The men of Second Platoon walk most of the night to the rip and boom of ordnance farther up the valley, and at dawn they find themselves close enough to human habitation to hear roosters crowing. A surveillance drone motors endlessly overhead. The men move slowly and awkwardly along the hillsides under their heavy loads but eventually come out onto a corduroy road built of squared-off timbers that serves as a skidway for the enormous trees that get cut on the upper ridges. The walking is easy but they’re wide open and after a while they leave the road and climb a brutally steep hillside to a grassy upland plateau. First Platoon comes into contact from a farm complex above town and they return fire, and then Second Platoon clears the buildings and waits in the bright fall sunlight while chickens peck past them in the dirt and cows groan from the alleyways.
Eventually a delegation of village elders tracks down Piosa and his men and leads them to a house with three children with blackened faces and a woman lying stunned and mute on the floor. Five corpses lie on wooden pallets covered by white cloth outside the house, all casualties from the airstrikes the night before. Medics start treating the wounded while Piosa’s men continue sweeping the village for weapons. They find eight RPG rounds and a shotgun and an old German pistol and some ammo and a pair of binoculars and an old Henri-Martin rifle — all contraband, but not the huge cache they were expecting. Prophet picks up radio traffic of one Taliban fighter asking another, “Have they found it, have they found it?” Obviously, they have not.

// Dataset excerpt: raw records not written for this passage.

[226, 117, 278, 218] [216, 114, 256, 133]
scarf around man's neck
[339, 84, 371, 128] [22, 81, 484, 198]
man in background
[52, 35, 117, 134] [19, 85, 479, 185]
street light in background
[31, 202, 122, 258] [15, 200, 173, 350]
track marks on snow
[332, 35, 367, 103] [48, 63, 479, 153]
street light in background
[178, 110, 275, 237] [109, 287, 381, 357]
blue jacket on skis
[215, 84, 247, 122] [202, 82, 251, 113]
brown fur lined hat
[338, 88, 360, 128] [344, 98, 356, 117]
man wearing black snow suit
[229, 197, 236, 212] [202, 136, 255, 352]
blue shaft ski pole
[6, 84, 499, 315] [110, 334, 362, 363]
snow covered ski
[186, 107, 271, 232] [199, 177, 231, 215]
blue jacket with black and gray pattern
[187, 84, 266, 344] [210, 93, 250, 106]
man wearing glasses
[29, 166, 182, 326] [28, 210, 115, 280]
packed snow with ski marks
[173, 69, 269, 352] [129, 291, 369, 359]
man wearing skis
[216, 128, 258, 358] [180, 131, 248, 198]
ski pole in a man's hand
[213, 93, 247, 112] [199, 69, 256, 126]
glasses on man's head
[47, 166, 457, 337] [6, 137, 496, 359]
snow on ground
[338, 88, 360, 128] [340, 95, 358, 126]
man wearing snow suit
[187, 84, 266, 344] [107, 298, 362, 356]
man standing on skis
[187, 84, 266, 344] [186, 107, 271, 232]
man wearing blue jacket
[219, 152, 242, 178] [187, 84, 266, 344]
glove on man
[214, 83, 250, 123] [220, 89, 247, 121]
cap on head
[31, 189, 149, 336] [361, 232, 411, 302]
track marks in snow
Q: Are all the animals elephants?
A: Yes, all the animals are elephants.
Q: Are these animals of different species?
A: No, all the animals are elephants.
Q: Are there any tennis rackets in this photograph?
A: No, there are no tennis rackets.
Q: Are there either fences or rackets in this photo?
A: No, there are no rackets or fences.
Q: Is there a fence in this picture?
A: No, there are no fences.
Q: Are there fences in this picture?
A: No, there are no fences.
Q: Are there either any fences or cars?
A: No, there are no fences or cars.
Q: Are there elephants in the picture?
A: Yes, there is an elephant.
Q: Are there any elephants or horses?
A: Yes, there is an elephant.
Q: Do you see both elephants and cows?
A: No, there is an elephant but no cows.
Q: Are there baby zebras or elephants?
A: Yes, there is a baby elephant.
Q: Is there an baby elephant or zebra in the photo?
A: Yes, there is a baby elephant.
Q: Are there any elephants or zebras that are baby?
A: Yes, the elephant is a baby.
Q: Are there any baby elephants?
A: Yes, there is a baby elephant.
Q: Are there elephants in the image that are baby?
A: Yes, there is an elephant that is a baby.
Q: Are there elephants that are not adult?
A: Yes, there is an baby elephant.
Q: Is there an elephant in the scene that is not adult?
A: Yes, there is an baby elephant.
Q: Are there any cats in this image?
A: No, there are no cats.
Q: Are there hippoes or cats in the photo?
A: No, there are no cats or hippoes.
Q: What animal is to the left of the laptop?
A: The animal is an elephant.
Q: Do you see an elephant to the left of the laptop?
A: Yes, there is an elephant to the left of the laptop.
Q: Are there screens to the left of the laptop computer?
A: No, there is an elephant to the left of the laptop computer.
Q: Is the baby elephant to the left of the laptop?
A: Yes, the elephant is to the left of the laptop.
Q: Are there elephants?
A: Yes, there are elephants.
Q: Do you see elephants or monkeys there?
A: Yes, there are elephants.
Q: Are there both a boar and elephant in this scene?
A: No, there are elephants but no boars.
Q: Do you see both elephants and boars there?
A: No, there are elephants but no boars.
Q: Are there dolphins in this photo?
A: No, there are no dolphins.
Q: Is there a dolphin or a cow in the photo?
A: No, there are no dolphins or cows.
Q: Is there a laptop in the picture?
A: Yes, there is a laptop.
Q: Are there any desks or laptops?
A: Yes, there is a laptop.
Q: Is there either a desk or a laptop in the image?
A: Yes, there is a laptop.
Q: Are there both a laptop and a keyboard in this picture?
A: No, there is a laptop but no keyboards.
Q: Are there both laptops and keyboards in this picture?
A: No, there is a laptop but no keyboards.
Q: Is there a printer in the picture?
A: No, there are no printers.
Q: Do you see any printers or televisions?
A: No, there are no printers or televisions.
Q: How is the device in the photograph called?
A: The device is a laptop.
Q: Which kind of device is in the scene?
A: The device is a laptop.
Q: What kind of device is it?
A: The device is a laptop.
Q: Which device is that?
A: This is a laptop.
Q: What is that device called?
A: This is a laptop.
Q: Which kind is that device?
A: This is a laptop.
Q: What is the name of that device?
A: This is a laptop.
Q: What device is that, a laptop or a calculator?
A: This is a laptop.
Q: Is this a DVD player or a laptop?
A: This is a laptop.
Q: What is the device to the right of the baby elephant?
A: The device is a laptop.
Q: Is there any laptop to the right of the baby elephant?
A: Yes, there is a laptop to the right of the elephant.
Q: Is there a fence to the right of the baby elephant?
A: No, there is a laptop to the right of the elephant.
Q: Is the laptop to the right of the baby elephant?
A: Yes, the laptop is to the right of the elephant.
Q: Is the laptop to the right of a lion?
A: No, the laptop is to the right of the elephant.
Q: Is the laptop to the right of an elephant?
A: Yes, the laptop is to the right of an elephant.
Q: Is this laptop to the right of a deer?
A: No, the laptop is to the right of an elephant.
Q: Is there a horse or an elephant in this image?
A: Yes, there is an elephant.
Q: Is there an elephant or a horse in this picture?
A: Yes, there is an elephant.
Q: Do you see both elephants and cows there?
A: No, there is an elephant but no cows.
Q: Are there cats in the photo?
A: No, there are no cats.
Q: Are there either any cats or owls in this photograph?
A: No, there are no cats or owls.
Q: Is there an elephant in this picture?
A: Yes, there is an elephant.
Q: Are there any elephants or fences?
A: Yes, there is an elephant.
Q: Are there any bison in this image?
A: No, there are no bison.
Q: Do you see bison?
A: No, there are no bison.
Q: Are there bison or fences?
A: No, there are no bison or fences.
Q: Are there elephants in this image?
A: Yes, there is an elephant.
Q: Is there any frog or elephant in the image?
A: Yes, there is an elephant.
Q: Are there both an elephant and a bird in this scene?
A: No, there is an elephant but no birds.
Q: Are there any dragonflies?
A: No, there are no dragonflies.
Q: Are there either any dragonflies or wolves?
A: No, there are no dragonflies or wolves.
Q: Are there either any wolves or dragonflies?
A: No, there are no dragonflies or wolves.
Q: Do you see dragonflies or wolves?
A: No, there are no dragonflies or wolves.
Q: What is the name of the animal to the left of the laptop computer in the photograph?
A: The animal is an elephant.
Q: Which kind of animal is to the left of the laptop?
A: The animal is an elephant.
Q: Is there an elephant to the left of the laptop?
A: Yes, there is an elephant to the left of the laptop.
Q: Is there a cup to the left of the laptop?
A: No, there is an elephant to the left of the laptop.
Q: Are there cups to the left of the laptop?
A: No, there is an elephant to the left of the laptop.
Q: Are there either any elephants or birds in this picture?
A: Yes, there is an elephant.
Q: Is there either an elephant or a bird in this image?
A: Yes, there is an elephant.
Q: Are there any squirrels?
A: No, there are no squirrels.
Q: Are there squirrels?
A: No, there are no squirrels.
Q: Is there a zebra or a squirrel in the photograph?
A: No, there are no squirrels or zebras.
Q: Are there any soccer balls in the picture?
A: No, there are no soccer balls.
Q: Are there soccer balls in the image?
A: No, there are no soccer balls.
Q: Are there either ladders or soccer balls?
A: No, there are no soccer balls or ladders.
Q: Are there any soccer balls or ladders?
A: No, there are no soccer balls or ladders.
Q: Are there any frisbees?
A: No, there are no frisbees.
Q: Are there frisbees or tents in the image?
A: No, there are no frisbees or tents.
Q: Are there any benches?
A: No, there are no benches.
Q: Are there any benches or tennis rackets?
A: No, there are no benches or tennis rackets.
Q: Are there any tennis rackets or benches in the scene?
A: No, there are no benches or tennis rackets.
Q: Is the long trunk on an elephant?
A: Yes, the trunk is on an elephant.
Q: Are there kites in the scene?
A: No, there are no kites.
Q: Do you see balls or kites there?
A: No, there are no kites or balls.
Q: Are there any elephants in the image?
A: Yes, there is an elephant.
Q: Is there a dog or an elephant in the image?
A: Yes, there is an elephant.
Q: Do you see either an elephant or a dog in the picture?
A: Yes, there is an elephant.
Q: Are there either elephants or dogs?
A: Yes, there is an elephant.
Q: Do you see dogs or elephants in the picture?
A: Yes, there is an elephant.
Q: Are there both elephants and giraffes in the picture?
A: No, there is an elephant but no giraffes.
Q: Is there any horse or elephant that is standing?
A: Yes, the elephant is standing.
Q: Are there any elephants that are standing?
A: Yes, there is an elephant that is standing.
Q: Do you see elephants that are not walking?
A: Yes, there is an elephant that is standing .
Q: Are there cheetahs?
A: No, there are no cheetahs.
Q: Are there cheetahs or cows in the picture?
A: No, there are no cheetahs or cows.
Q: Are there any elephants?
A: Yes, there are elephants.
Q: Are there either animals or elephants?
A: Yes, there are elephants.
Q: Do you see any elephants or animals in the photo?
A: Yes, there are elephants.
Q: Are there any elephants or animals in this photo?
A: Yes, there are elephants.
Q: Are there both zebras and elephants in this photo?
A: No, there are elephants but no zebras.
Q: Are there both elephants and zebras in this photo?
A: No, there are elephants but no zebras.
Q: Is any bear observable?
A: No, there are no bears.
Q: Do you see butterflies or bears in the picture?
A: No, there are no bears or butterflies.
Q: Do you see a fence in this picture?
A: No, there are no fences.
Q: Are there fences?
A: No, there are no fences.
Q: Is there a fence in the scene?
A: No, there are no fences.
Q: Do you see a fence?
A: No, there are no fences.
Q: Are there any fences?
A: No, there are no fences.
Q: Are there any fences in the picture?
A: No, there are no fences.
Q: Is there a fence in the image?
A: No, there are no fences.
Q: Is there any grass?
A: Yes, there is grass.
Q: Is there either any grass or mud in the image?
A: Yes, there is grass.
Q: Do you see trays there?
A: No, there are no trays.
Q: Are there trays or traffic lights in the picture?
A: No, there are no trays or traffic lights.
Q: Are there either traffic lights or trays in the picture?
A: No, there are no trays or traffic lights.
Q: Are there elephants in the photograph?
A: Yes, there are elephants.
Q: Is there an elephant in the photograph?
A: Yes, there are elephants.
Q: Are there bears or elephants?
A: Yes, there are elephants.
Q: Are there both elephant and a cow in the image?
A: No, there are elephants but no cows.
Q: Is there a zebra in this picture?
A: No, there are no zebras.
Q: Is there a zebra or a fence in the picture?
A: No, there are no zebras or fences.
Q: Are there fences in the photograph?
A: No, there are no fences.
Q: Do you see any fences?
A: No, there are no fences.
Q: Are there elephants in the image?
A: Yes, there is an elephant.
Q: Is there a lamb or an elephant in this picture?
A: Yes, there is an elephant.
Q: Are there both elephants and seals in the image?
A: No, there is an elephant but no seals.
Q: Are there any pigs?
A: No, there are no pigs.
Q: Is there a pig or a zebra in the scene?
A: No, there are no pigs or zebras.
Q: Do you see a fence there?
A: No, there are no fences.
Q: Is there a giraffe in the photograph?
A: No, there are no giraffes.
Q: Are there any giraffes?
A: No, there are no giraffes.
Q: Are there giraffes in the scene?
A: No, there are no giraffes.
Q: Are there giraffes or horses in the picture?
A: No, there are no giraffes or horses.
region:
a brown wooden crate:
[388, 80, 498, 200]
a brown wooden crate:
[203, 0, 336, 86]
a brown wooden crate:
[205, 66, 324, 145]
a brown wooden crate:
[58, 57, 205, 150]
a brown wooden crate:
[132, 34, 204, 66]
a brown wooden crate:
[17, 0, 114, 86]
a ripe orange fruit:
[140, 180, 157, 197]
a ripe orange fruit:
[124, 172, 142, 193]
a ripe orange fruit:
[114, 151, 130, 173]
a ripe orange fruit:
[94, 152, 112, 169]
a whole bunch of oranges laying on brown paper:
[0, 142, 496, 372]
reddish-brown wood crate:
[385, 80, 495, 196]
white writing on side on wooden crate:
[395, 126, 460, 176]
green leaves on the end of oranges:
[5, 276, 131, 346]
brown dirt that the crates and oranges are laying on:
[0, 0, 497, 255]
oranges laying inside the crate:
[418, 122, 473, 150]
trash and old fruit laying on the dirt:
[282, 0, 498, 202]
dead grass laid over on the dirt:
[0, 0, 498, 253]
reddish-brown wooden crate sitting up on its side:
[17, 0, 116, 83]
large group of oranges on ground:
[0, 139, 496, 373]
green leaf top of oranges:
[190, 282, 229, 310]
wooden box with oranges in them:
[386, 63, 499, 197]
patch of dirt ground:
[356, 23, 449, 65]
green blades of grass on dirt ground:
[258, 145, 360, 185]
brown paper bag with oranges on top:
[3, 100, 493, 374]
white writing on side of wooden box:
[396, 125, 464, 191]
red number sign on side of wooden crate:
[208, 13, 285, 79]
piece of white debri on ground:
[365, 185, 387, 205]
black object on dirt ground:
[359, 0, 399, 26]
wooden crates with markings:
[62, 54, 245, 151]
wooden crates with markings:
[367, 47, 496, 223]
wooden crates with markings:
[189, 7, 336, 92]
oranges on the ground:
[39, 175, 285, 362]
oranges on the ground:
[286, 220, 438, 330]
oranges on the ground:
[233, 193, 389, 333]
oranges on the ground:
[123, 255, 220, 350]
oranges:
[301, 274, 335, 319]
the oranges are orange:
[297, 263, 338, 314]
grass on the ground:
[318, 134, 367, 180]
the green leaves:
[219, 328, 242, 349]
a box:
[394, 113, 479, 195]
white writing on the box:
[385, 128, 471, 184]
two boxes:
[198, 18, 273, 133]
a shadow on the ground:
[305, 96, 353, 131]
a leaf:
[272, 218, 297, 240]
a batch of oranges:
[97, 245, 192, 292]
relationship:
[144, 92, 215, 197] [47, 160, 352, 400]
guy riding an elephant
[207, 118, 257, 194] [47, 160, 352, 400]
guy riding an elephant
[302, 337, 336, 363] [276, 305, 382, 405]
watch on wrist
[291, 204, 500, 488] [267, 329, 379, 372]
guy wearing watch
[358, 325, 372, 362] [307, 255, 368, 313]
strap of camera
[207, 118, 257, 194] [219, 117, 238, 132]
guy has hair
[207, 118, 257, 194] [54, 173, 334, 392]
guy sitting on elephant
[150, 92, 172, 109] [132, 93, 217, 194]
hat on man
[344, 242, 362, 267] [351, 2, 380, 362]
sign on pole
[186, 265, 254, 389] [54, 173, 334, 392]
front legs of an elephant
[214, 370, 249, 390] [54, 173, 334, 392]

The civilian casualties are a serious matter and will require diplomacy and compensation. Second Platoon spends the night at a hilltop compound overlooking Yaka Chine, and the next morning Apaches come in to look around and then a Black Hawk lands on a rooftop inside the village. Ostlund jumps out like a strange camouflaged god and climbs down a wooden ladder to the ground. With him is a member of the provincial government — the first time a representative of any government, past or present, has made it past the mouth of the valley. Kearney arrives with Ostlund and quickly moves to the front of twenty or thirty locals with the weapons arrayed at his feet. There are old men with their beards dyed orange and eyes like small black holes and young men who don’t smile or talk and are clearly here to see, up close, the men they’re trying to kill from a distance, and young boys who dart around the edges, seemingly unmindful of the seriousness of things. Kearney is unshaven and shadowed with dirt from two nights on Divpat. The Americans are by far the dirtiest men there.
The locals sit with their backs against a stone wall and Kearney crouches in front of them to speak but soon stands back up. “I’m here to tell you guys why I did what I did. I’m Captain Kearney, the U.S. commander for the Korengal,” he says, and waits for the translator to finish. “When I come into villages and I find RPGs and weapons that are shot at myself and at the ANA, that indicates that there’s bad people in here. Good people don’t carry these weapons.”